In the records below, the line containing "Figure 7: Magnesite" is the first to keep. Retype it and all later lines exactly, through the end.

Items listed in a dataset

____

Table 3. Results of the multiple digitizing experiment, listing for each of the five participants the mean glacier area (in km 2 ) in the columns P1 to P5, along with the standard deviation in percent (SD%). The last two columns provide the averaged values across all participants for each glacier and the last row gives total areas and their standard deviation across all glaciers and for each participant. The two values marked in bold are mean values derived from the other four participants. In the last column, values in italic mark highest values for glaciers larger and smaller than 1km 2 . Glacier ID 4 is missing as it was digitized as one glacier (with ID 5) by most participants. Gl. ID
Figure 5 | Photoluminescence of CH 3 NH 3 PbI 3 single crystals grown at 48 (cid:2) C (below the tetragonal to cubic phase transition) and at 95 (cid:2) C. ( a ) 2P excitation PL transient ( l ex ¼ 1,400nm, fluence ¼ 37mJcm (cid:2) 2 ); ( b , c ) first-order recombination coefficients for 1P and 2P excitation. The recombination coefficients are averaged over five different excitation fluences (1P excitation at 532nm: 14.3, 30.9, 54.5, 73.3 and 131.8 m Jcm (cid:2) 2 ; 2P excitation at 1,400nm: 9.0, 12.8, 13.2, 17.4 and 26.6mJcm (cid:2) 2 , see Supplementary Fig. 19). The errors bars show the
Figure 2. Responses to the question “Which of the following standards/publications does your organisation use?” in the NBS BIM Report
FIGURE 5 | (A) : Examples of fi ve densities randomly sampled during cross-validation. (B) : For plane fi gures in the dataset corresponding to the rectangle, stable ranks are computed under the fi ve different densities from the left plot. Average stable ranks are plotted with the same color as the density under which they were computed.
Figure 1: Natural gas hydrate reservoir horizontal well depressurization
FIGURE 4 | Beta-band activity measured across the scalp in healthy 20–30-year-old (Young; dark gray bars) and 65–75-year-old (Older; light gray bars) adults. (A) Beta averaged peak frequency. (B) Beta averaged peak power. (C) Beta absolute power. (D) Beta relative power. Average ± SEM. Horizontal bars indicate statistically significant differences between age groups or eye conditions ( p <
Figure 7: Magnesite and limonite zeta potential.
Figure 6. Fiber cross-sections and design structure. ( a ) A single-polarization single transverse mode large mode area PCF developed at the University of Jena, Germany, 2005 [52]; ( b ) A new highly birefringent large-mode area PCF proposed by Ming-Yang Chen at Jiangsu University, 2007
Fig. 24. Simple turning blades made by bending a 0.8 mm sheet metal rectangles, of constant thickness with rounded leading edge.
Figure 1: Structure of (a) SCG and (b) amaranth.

____

=== Written solution ===
Figure 7: Magnesite and limonite zeta potential.
Figure 6. Fiber cross-sections and design structure. ( a ) A single-polarization single transverse mode large mode area PCF developed at the University of Jena, Germany, 2005 [52]; ( b ) A new highly birefringent large-mode area PCF proposed by Ming-Yang Chen at Jiangsu University, 2007
Fig. 24. Simple turning blades made by bending a 0.8 mm sheet metal rectangles, of constant thickness with rounded leading edge.
Figure 1: Structure of (a) SCG and (b) amaranth.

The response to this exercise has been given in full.